The field must focus on new hypotheses driven by this result and the recent antibody-mediated prevention study results, both of which showed some trends towards efficacy.

“Just as decades of HIV research paved the way for effective COVID-19 vaccines, HIV vaccine developers now need to draw on the creativity, speed, agility and decision-making of COVID-19 vaccine development in product development, trial design and regulatory pathways,” said Stacey Hannah, AVAC’s Director of Research Engagement.

“AVAC calls on donors, research groups and industry to join in strategic discussions with civil society and trial communities to map out a comprehensive strategy for the future of HIV vaccine research, product development and selection, and trial designs.

” A renewed commitment to this type of engagement within the HIV vaccine field would build on lessons learned from COVID-19 vaccine development and lead to a strategy that is coordinated, appropriately resourced, includes relevant target product profiles, and commits to share data across research groups and trials.

“For the last two decades, we have seen HIV prevention trials reporting annual incidence rates of four percent or higher among women trial participants in various East and Southern African countries.

Warren noted that there is still a moral and ethical obligation to provide women living in contexts of HIV risk with prevention options that work for them and the Imbokodo study is another  reminder of the need to work harder and faster to roll out effective HIV prevention options at scale to the people who need them most.

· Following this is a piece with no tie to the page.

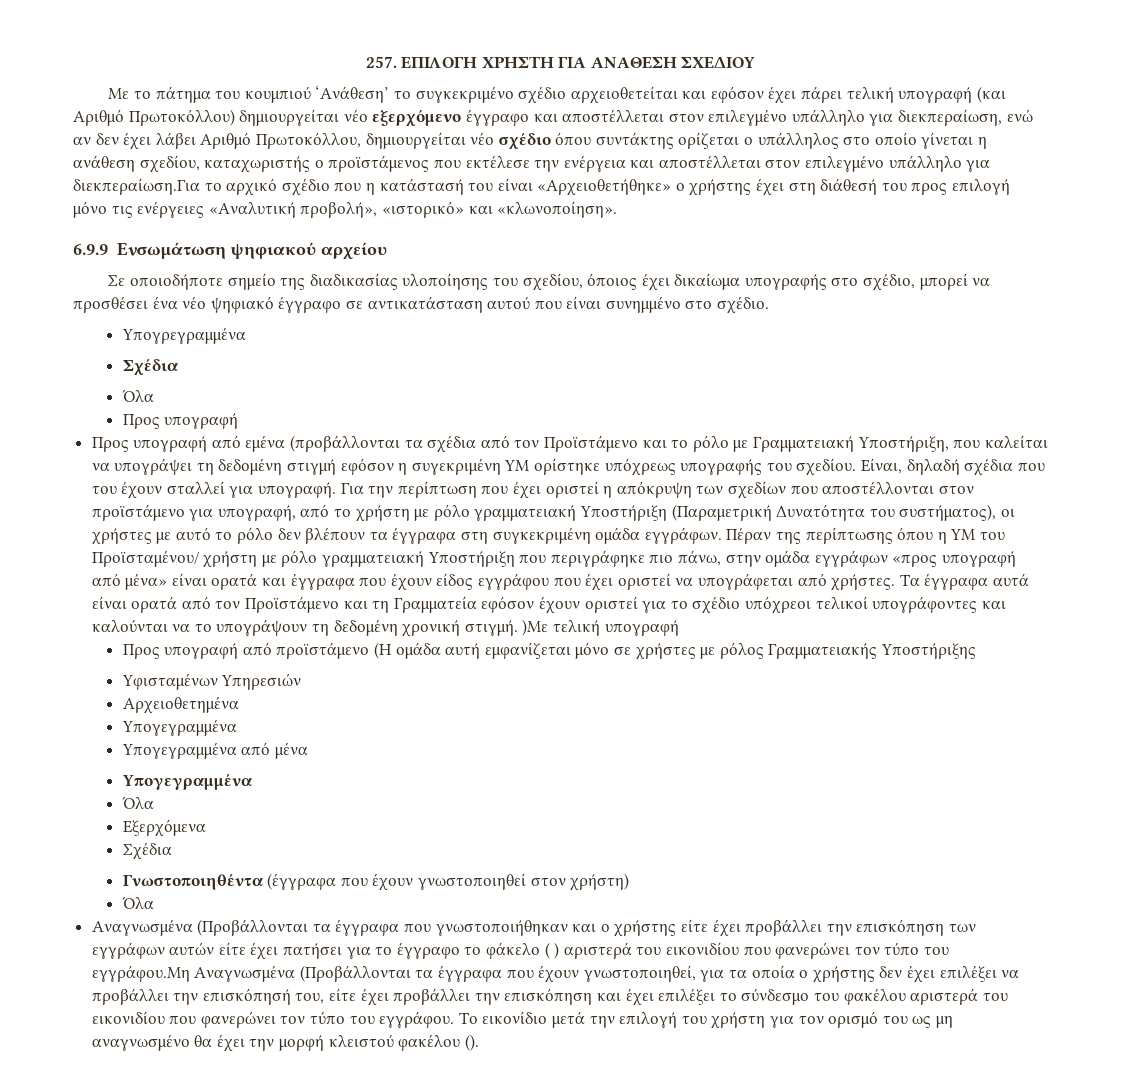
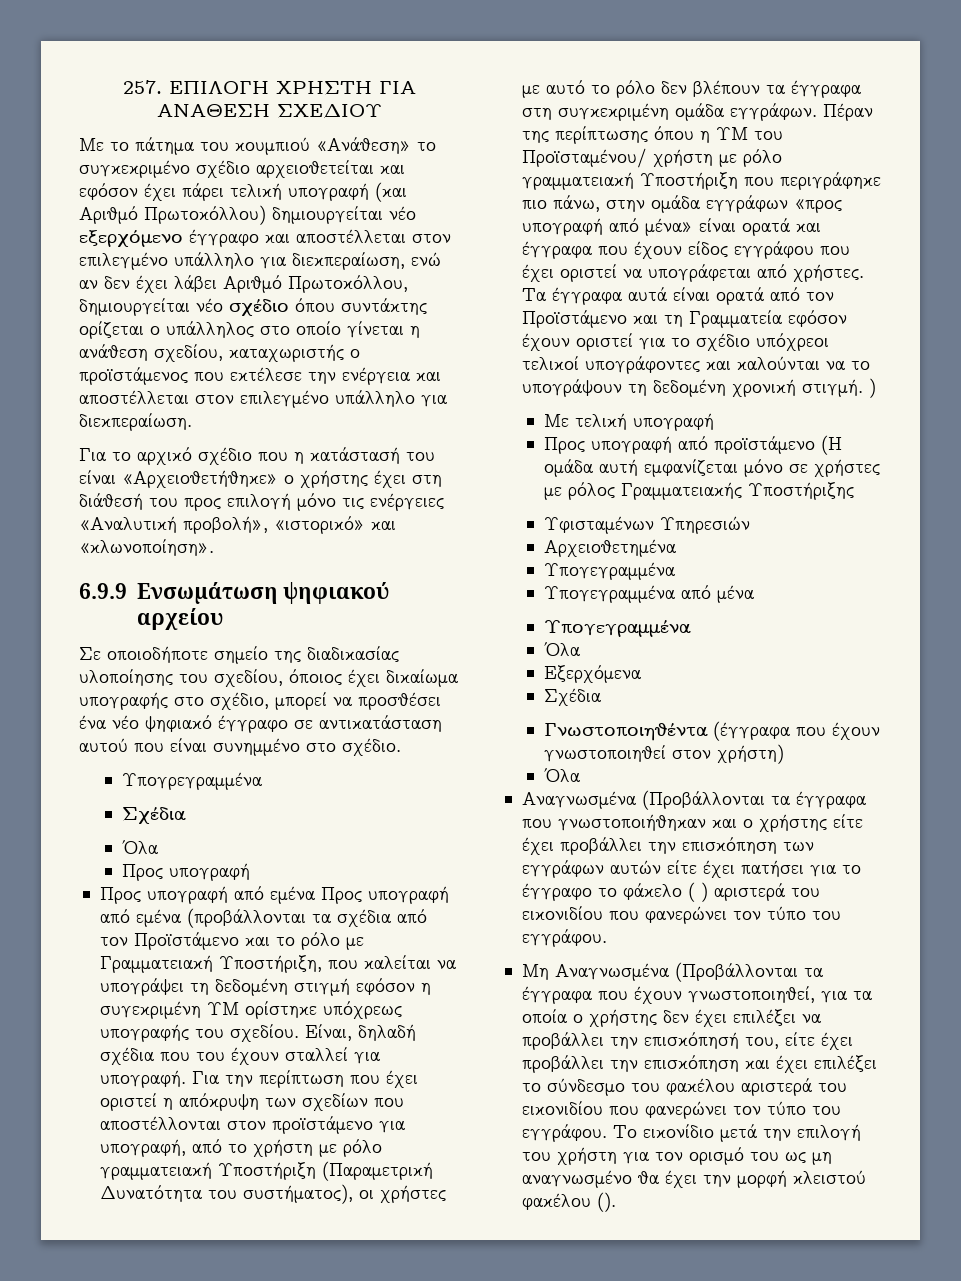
[315,85,390,103] ‘Ανάθεση’ -> [316,137,411,154] «Ανάθεση»
[73,178,200,195] διεκπεραίωση.Για -> [79,413,192,431] [79,448,106,461] διεκπεραίωση. // Για
(286, 443) none -> [320,886,449,904] [99,909,181,927] Προς υπογραφή από εμένα
[522,619,549,636] )Με -> [868,378,876,398] [543,414,569,427] ) // Με
[91,965,190,982] εγγράφου.Μη -> [521,929,607,947] [521,964,549,980] εγγράφου. // Μη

Safe and effective HIV prevention options, including male and female condoms, voluntary medical male circumcision and daily oral PrEP are all available now but not rolled out to scale.

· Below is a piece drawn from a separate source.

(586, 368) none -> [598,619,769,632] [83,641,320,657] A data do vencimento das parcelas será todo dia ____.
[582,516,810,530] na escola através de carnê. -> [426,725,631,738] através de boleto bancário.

Additional prevention options are nearing availability, including the Dapivirine Vaginal Ring and injectable cabotegravir, and several next-generation PrEP options are now entering advanced clinical trials.

“As the Imbokodo study participants return for their final visits, it is essential that they not only receive the research results, but are offered access to all available prevention options, including oral PrEP – which is available in all countries where the trial took place – and linked directly to these services,” added Luthuli.

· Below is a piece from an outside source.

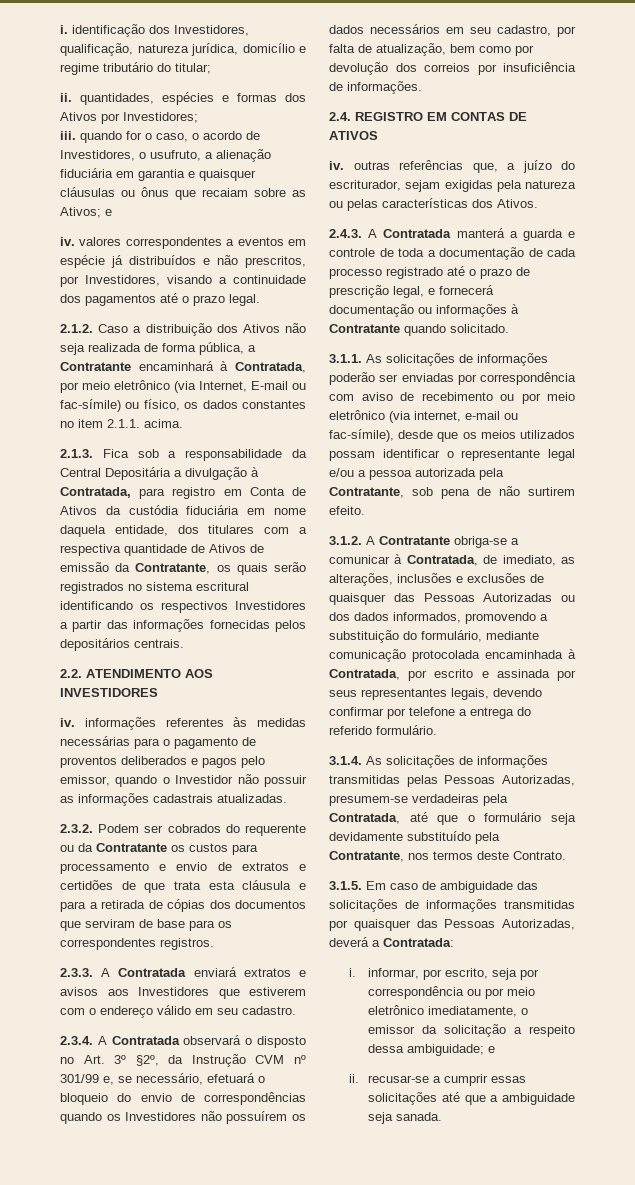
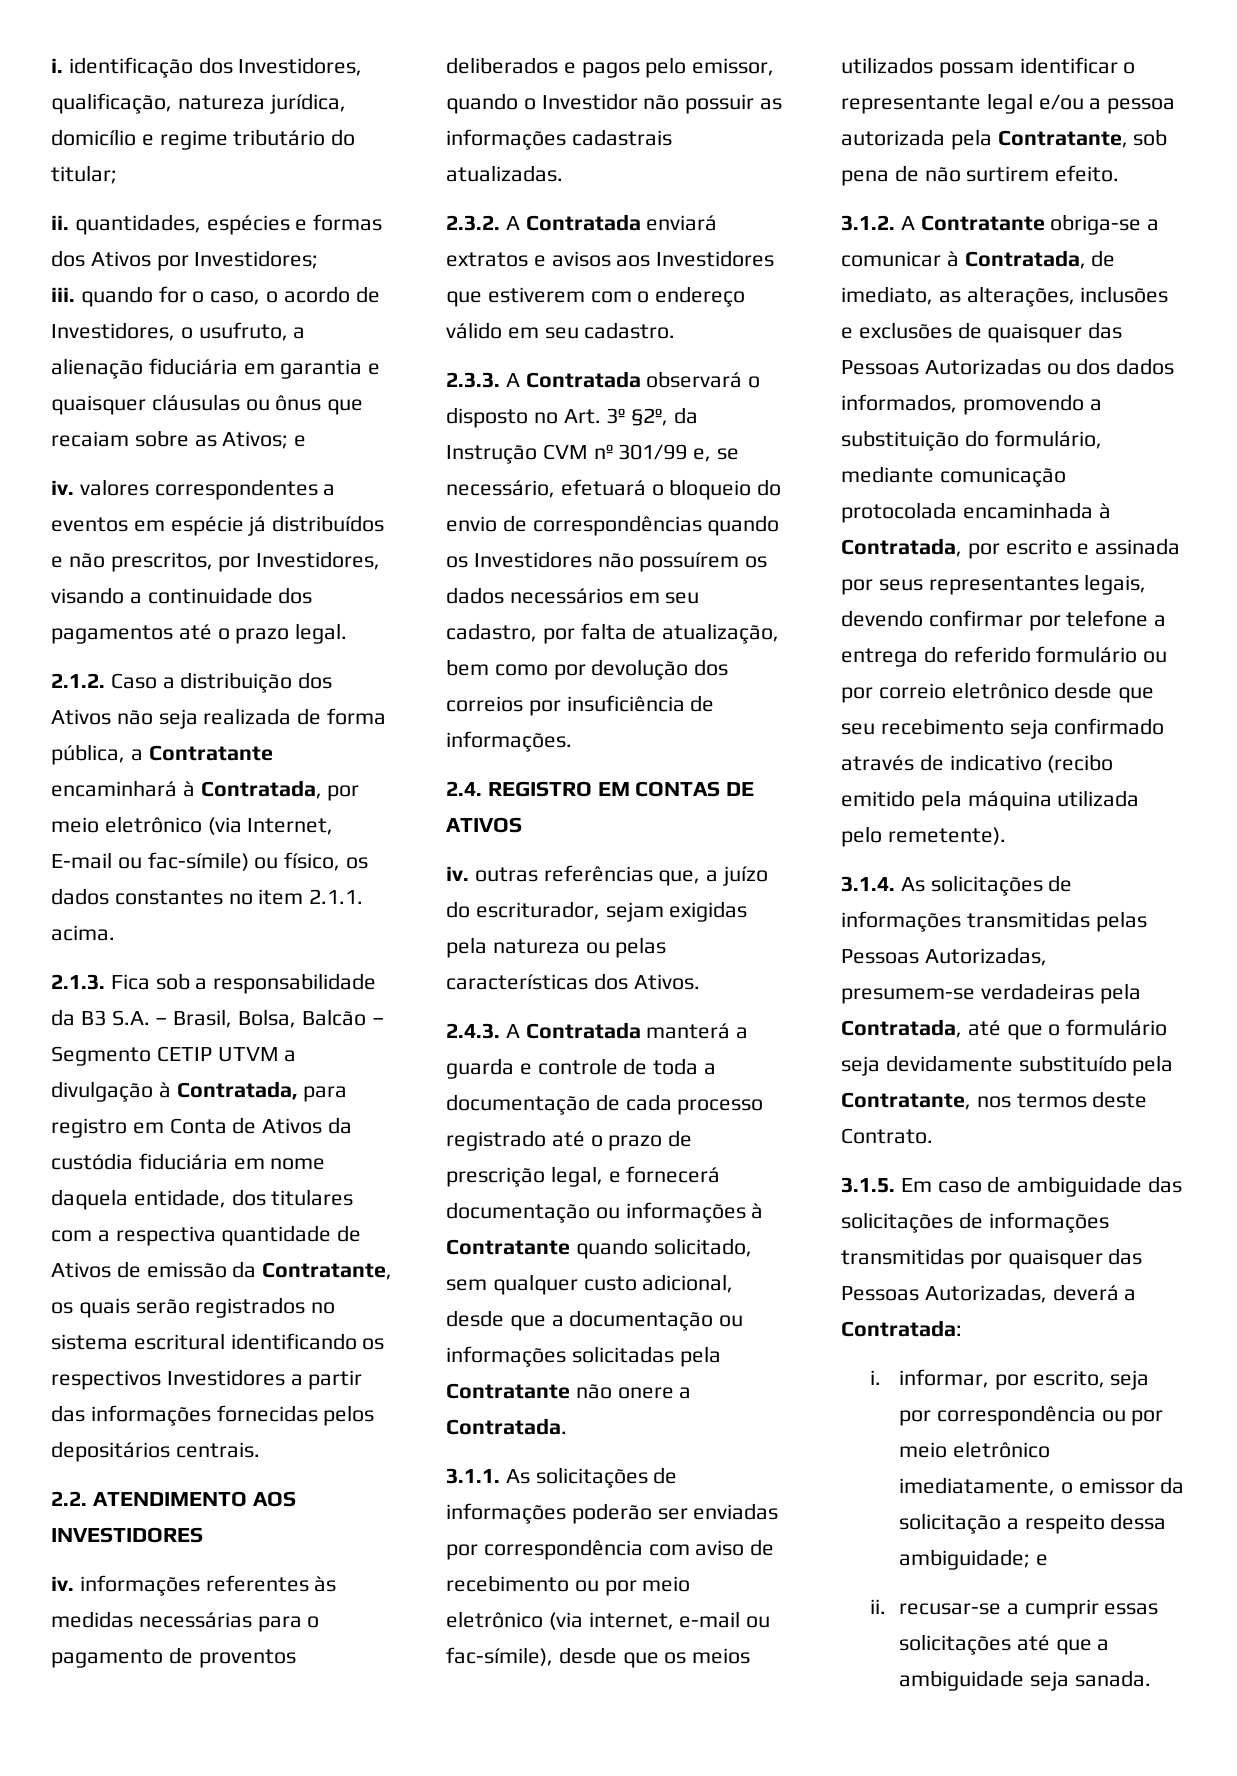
[60,467,171,480] Central Depositária -> [80,1009,384,1028] [51,1046,279,1066] B3 S.A. – Brasil, Bolsa, Balcão – Segmento CETIP UTVM
[98,824,306,836] [60,843,258,855] [60,862,306,874] [60,880,306,893] [60,899,306,912] [60,919,232,931] [60,938,214,950] [60,968,93,977] Podem ser cobrados do requerente ou da Contratante os custos para processamento e envio de extratos e certidões de que trata esta cláusula e para a retirada de cópias dos documentos que serviram de base para os correspondentes registros. // 2.3.3. -> (500, 223) none
[60,1036,93,1045] 2.3.4. -> [446,372,500,388] 2.3.3.
[450,324,509,333] solicitado. -> [653,1238,752,1257] [446,1274,734,1295] [446,1310,744,1331] [446,1346,721,1367] [446,1383,692,1399] [446,1418,567,1435] solicitado, sem qualquer custo adicional, desde que a documentação ou informações solicitadas pela Contratante não onere a Contratada.
[376,725,437,735] formulário. -> [1036,646,1168,663] [841,682,1155,703] [841,718,1165,739] [841,754,1114,773] [841,790,1140,811] [841,826,1006,847] formulário ou por correio eletrônico desde que seu recebimento seja confirmado através de indicativo (recibo emitido pela máquina utilizada pelo remetente).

“In addition, the trial team and sponsors should explore innovative approaches to offering these trial participants the opportunity to enroll into new introduction projects offering the Dapivirine Vaginal Ring and injectable cabotegravir.

A companion study, the Phase III Mosaico trial, will continue. The Mosaico study uses a similar regimen with the same Ad26 platform for the prime vaccine, but using a different form of protein boost.

The Phase III study, also known as HVTN 706/HPX3002, is currently enrolling 3,800 men and transgender people in eight countries in the Americas and Europe.

While the Imbokodo study did not provide sufficient protection to continue, there were no safety concerns with the Adenovirus26-based mosaic vaccine candidate.

The Ad26 platform delivers a protein, known as an antigen, to stimulate an immune response. The platform has proven effective in other successful vaccines, including for Ebola and COVID-19.

There is every reason to have confidence in the effectiveness of the Ad26-based Ebola and COVID-19 vaccines that have been important in helping to curb Ebola outbreaks and blunt the current COVID-19 pandemic.